Thanks for this Sang, the method will get locked away into my old brain to be used when I need a quick but efective spell work.

Bendithion a Diolch.

G

This is so excellent I could steal your soul and store it in my pantry.

Short of that, I shall make some of these mini-candles, and hopefully I'll be able to resist the urge to throw them at people I don't like. While burning.
*Imagines Nel With a kitty-cat-apult, launching burning ghee bombs at the general unwashed, and fully agrees with the concept*
If still melted, they could very well stick to the face, thus making an effective banishing spell. Or, police-come-hither.
Anyway, I think it's all self-explanatory, but as I need more butter, I may grab some more tomorrow and add more pics.
Greetings,..my question is storage,..in the fridge, or can it be frozen?..Blessings Lea
Ghee lasts for ever in the fridge, the shop bought cans live out of the fridge if un opened but once opened it lives in the fridge. It may crack etc. in the freezer, but only one way to find out, make tice the ammount and freeze half of them.

I store mine in the freezer, in a closed tupperware container.  Those in the photo are my present stock that I had just removed for the photos.  It's important that if stored in any type of refridgeration that the container is tightly sealed to prevent moisture condensation upon the ghee, which would affect your burning of it.

 

Otherwise, I've stored them on a plate in my cupboard for just over two months, using them as needed.  There was no degradation in the ghee whatsoever, so if you intend to use them within a few months, it's not even necessary to keep them cooled.  I will add that they shouldn't be kept in any place that's over 80*F, just because the ghee may melt off the cotton.

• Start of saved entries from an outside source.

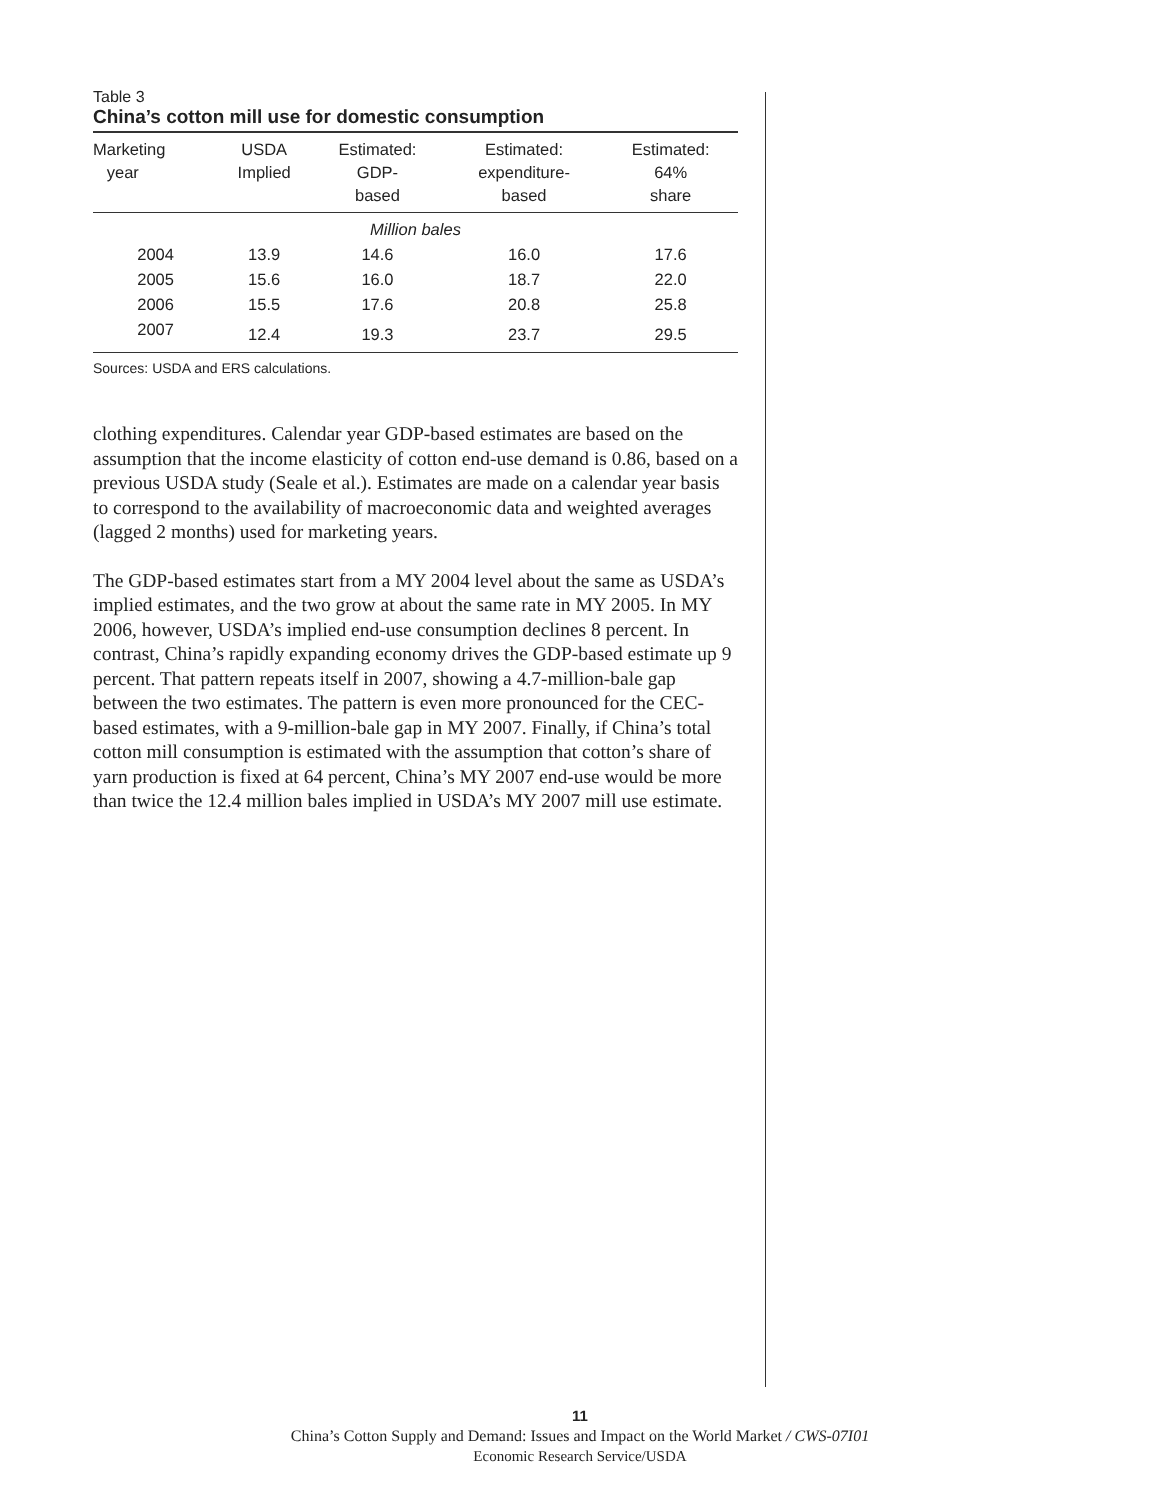Table 3
China’s cotton mill use for domestic consumption
| Marketing year | USDA Implied | Estimated: GDP- based | Estimated: expenditure- based | Estimated: 64% share |
| --- | --- | --- | --- | --- |
| Million bales | | | | |
| 2004 | 13.9 | 14.6 | 16.0 | 17.6 |
| 2005 | 15.6 | 16.0 | 18.7 | 22.0 |
| 2006 | 15.5 | 17.6 | 20.8 | 25.8 |
| 2007 | 12.4 | 19.3 | 23.7 | 29.5 |
Sources: USDA and ERS calculations.
clothing expenditures. Calendar year GDP-based estimates are based on the assumption that the income elasticity of cotton end-use demand is 0.86, based on a previous USDA study (Seale et al.). Estimates are made on a calendar year basis to correspond to the availability of macroeconomic data and weighted averages (lagged 2 months) used for marketing years.
The GDP-based estimates start from a MY 2004 level about the same as USDA’s implied estimates, and the two grow at about the same rate in MY 2005. In MY 2006, however, USDA’s implied end-use consumption declines 8 percent. In contrast, China’s rapidly expanding economy drives the GDP-based estimate up 9 percent. That pattern repeats itself in 2007, showing a 4.7-million-bale gap between the two estimates. The pattern is even more pronounced for the CEC-based estimates, with a 9-million-bale gap in MY 2007. Finally, if China’s total cotton mill consumption is estimated with the assumption that cotton’s share of yarn production is fixed at 64 percent, China’s MY 2007 end-use would be more than twice the 12.4 million bales implied in USDA’s MY 2007 mill use estimate.
11
China’s Cotton Supply and Demand: Issues and Impact on the World Market / CWS-07I01
Economic Research Service/USDA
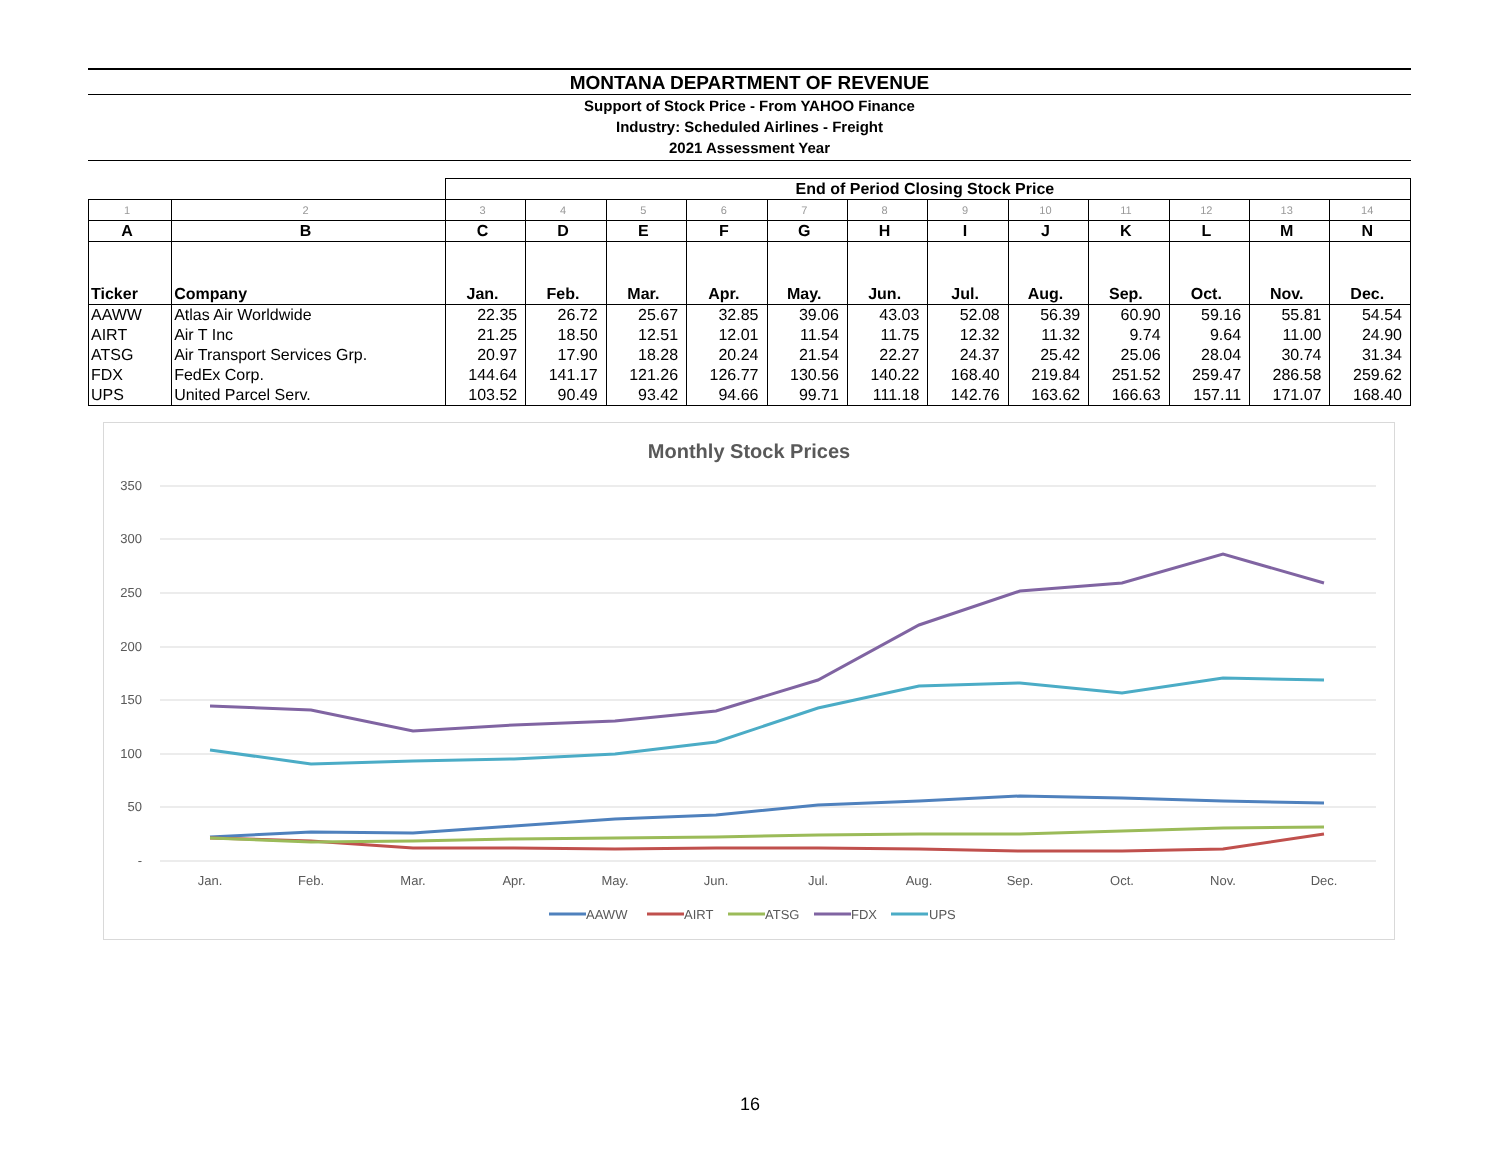MONTANA DEPARTMENT OF REVENUE
Support of Stock Price - From YAHOO Finance
Industry: Scheduled Airlines - Freight
2021 Assessment Year
| | | End of Period Closing Stock Price | | | | | | | | | | | |
| 1 | 2 | 3 | 4 | 5 | 6 | 7 | 8 | 9 | 10 | 11 | 12 | 13 | 14 |
| A | B | C | D | E | F | G | H | I | J | K | L | M | N |
| Ticker | Company | Jan. | Feb. | Mar. | Apr. | May. | Jun. | Jul. | Aug. | Sep. | Oct. | Nov. | Dec. |
| AAWW | Atlas Air Worldwide | 22.35 | 26.72 | 25.67 | 32.85 | 39.06 | 43.03 | 52.08 | 56.39 | 60.90 | 59.16 | 55.81 | 54.54 |
| AIRT | Air T Inc | 21.25 | 18.50 | 12.51 | 12.01 | 11.54 | 11.75 | 12.32 | 11.32 | 9.74 | 9.64 | 11.00 | 24.90 |
| ATSG | Air Transport Services Grp. | 20.97 | 17.90 | 18.28 | 20.24 | 21.54 | 22.27 | 24.37 | 25.42 | 25.06 | 28.04 | 30.74 | 31.34 |
| FDX | FedEx Corp. | 144.64 | 141.17 | 121.26 | 126.77 | 130.56 | 140.22 | 168.40 | 219.84 | 251.52 | 259.47 | 286.58 | 259.62 |
| UPS | United Parcel Serv. | 103.52 | 90.49 | 93.42 | 94.66 | 99.71 | 111.18 | 142.76 | 163.62 | 166.63 | 157.11 | 171.07 | 168.40 |
Monthly Stock Prices
350
300
250
200
150
100
50
-
Jan.
Feb.
Mar.
Apr.
May.
Jun.
Jul.
Aug.
Sep.
Oct.
Nov.
Dec.
AAWW
AIRT
ATSG
FDX
UPS
16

Alternatively, one could boil whole herbs in ghee, if one does not have the essential oil, and filter it out before making the candle or using cotton balls.

The more I muse about all of this, I find it remarkable how it can still be used in a 100% traditional Hindu application while in a format similar to hoodoo. Use of planetary influence is pretty common in Sanatana Dharma, and I could see the potential of chanting the respective planetary mantra and Atharva Veda passages over the ghee as the candle forms. To those unaware, the Atharva Veda is an approximately 3200 year old book of chants and charms, making it the world's oldest continually used "spellbook", for lack of better words. Then, I could burn it over a planetary yantra.